• _Your assignment_
Return only the lines below starting at the line containing "Figure 8. Graphical" and ending at the line containing "Figure 2. Id-Vg", both included, exactly as they are and with no pictures.

• _Given entries_
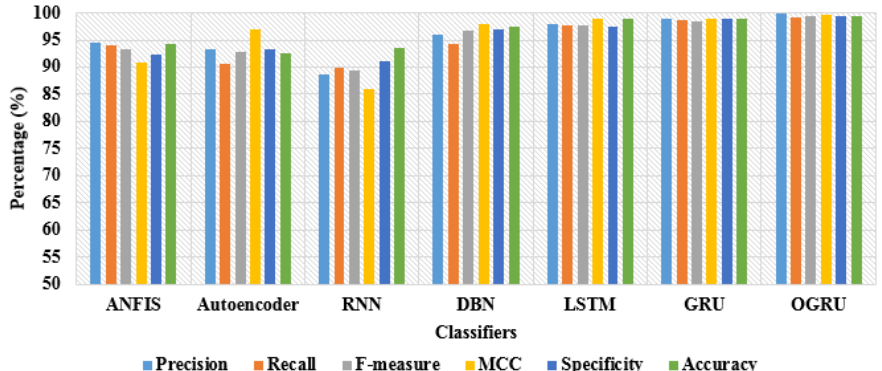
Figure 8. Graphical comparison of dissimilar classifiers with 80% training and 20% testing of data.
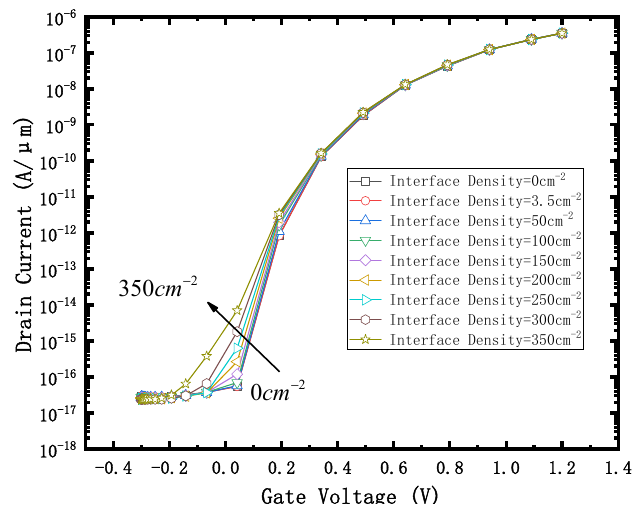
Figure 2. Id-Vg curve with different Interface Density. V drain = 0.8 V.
---
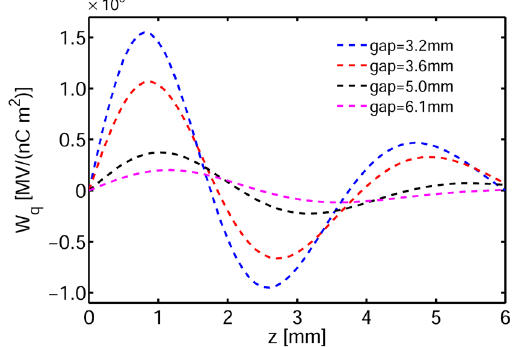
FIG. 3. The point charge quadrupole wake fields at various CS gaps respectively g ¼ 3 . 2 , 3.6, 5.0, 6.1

• _Solution below_
Figure 8. Graphical comparison of dissimilar classifiers with 80% training and 20% testing of data.
Figure 2. Id-Vg curve with different Interface Density. V drain = 0.8 V.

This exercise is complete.